[AIM OF THE TASK]
From the entries, copy out every line in which the word "root" is found.

Records from a data source
—————

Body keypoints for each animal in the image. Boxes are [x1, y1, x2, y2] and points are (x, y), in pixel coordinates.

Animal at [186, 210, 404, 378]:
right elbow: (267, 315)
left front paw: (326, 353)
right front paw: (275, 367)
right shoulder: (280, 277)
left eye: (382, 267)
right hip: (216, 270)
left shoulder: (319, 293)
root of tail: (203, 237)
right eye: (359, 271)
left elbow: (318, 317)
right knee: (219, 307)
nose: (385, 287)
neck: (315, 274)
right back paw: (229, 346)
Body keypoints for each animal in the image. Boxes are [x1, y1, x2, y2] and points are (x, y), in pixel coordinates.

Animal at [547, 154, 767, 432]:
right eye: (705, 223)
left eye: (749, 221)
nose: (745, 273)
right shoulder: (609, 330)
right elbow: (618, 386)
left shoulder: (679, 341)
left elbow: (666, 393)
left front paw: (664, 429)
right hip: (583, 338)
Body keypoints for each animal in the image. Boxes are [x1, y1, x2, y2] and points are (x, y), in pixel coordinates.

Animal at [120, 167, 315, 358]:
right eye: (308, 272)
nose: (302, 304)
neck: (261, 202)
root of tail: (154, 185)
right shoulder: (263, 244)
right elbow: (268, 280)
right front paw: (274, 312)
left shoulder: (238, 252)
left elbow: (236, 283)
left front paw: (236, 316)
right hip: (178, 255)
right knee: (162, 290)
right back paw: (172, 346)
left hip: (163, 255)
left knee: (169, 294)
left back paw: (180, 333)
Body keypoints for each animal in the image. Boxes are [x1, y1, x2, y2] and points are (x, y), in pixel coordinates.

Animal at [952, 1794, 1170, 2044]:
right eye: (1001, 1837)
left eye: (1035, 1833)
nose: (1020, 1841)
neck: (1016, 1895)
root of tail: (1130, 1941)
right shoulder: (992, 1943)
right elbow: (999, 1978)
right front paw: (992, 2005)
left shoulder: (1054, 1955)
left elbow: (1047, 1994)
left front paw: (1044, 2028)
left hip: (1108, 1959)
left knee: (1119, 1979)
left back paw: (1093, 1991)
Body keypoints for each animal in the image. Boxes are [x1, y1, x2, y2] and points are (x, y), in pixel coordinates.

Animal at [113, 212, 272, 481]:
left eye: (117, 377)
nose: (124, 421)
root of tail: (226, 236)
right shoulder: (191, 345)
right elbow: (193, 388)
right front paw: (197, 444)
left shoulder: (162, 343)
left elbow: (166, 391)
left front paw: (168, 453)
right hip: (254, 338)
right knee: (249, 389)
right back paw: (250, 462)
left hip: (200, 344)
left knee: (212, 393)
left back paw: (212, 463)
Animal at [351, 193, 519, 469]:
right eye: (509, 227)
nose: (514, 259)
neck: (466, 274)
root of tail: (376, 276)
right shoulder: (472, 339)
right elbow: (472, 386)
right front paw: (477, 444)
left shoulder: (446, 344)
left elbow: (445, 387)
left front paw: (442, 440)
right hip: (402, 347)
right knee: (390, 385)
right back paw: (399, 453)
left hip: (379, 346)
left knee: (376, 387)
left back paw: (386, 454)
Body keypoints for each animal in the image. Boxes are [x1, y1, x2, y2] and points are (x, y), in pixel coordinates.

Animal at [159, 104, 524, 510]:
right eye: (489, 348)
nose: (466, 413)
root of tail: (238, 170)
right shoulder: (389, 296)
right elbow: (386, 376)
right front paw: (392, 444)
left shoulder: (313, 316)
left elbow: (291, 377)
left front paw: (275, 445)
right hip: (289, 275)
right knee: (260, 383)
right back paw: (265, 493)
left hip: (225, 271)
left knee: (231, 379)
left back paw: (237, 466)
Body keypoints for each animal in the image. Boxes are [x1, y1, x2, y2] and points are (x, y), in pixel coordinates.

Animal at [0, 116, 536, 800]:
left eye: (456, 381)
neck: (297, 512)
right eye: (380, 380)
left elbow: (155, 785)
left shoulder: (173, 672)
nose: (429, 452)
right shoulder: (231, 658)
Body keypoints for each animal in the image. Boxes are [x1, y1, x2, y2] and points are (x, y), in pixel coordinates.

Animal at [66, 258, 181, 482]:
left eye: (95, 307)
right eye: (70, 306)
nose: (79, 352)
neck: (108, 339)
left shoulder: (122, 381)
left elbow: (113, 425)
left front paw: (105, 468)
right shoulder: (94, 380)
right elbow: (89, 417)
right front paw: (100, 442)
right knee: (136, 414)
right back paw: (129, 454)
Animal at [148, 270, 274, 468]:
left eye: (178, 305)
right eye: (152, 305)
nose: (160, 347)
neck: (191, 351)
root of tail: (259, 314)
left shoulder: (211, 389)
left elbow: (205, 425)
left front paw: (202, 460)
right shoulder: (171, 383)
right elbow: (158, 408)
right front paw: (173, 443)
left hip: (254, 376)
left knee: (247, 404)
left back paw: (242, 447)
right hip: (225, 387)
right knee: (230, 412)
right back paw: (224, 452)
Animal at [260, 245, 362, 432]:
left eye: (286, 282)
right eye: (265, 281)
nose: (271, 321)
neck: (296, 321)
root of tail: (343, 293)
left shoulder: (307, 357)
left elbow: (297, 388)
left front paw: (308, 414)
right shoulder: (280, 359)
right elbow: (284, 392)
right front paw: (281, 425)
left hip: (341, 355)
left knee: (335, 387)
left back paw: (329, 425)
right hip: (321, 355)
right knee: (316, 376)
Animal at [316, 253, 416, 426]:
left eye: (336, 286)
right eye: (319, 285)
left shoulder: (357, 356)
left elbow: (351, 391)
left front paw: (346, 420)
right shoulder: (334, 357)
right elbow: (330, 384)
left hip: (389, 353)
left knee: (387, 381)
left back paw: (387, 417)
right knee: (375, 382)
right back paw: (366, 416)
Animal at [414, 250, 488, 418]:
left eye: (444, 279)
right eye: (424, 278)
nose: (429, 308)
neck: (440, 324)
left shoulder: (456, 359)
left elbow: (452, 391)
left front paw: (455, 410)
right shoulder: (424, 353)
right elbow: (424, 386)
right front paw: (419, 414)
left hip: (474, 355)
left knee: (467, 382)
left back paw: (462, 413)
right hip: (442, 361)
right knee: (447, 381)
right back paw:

—————

[OUTPUT FOR THIS TASK]
root of tail: (203, 237)
root of tail: (154, 185)
root of tail: (1130, 1941)
root of tail: (226, 236)
root of tail: (376, 276)
root of tail: (238, 170)
root of tail: (259, 314)
root of tail: (343, 293)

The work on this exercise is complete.